2. Tengzhong – Hummer Acquisition: this deal was ultimately rejected by MOFCOM on technology transfer grounds. Is this a good example of a conflict between the US and China? Hardly. When Tengzhong’s interest in Hummer was announced, many commentators (myself included) predicted that the chances of this going through were extremely low. This prediction was not based on a perceived US-China problem, but a China environmental policy matter.

The Reuters article even includes this in the reasons the deal was rejected:

[F]or the Chinese government it was the wrong deal at the wrong time by the wrong company. Acquiring and then producing a brand built on macho, gas-guzzling vehicles flew in the face of Beijing’s push for greener and cleaner technologies.

Look, I don’t understand the logic here. A “Cold War” means bilateral conflict. If a deal fell through because of environmental concerns, that has nothing to do with conflict between the two nations. Am I missing something here?

3. Huawei & 3COM or 3Leaf: Huawei has been thwarted several times now by the US CFIUS review process. I’ve written about this ad nauseum. In short, the US government has nixed these deals because it believes Huawei has ties to the People’s Liberation Army, among other perceived problems. As I’ve said before, I believe that the US government is being ridiculously paranoid when it comes to Huawei, but that because these rejections are so wrapped up in Huawei’s specific history and situation, we should not expect that CFIUS will act the same way towards other Chinese enterprises looking to invest in the US.

The Reuters piece uses lots of diplomatic cables to make its case. Reuters uses lots of hearsay and innuendo incorporated in diplomatic cables in an attempt to make its case, but this is not persuasive. Citing the opinion of some person in the Chinese government or a corporate executive as to why a deal was rejected is not definitive evidence, it’s rumour and speculation.

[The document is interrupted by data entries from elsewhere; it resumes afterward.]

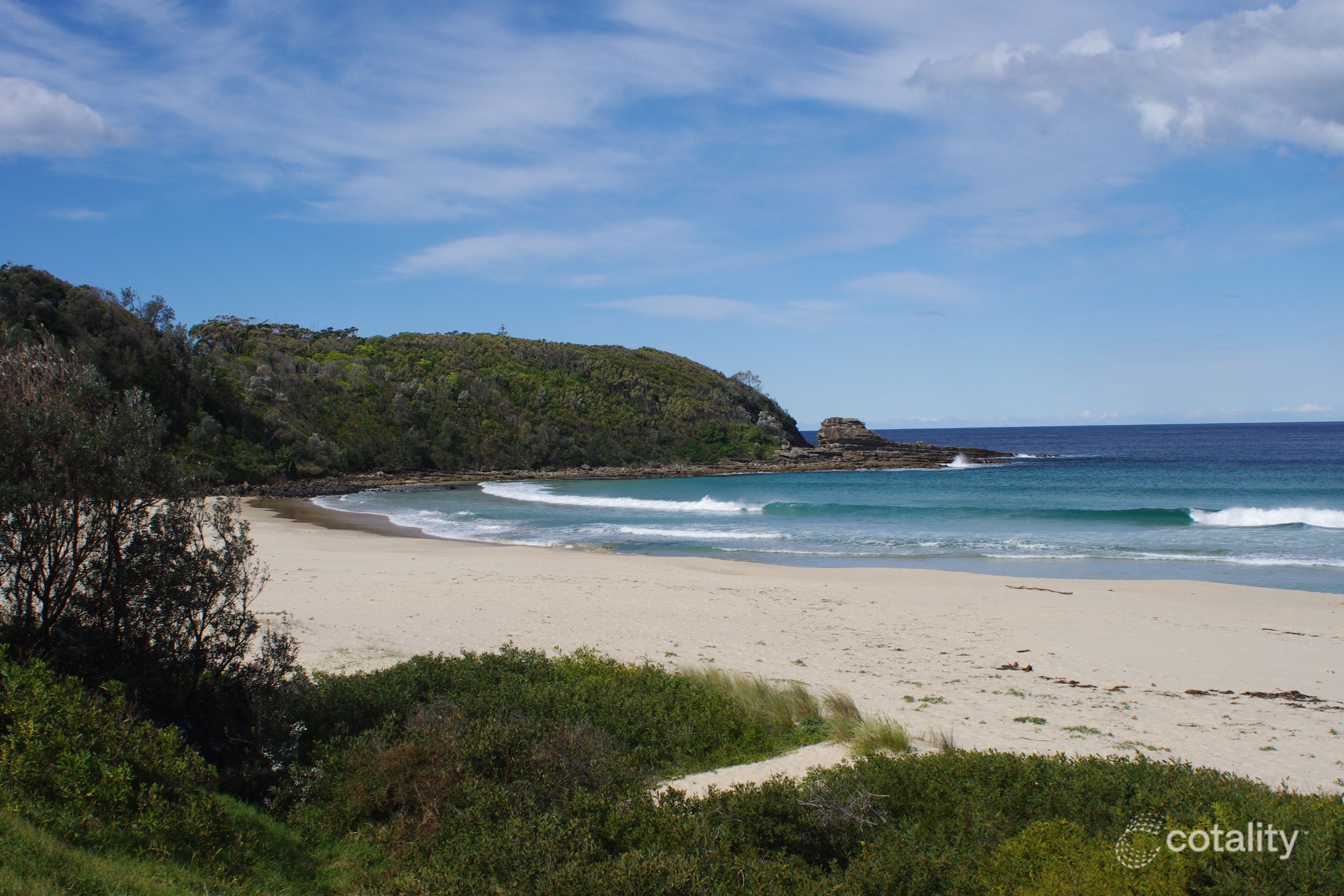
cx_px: 672
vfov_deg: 31.9
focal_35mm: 42
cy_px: 448
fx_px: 1568
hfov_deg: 46.4
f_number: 11
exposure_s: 1/500
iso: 200
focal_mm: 28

FYI, you might wonder why this special report did not use any statistical evidence to describe a growing trend of M&A problems, for example the huge wave of AML-based rejections that have followed the Coke deal. Wait a minute, that would have difficult, since it hasn’t happened!

How about the spike in US CFIUS rejections of China deals following CNOOC and Huawei? Despite all the news and commentary, the numbers are tiny, and certainly not enough to cite a trend, much less a “Cold War”.

The Reuters piece does argue that many deals these days are not even being submitted, or even considered, because of the chilly regulatory climate. This is a convenient argument, as I cannot even begin to prove that negative. Without any hard numbers to show a trend, I can’t go any further.

Are M&A deals difficult? Absolutely. Are the regulatory hurdles much higher than they were just a few years ago? That’s undeniable. Finally, have both countries rejected deals because of local protectionism? Certainly.

But are these few rejections sufficient evidence of a trend, a conflict between the US and China that could be likened to a “Cold War”? Sorry, but I don’t see it.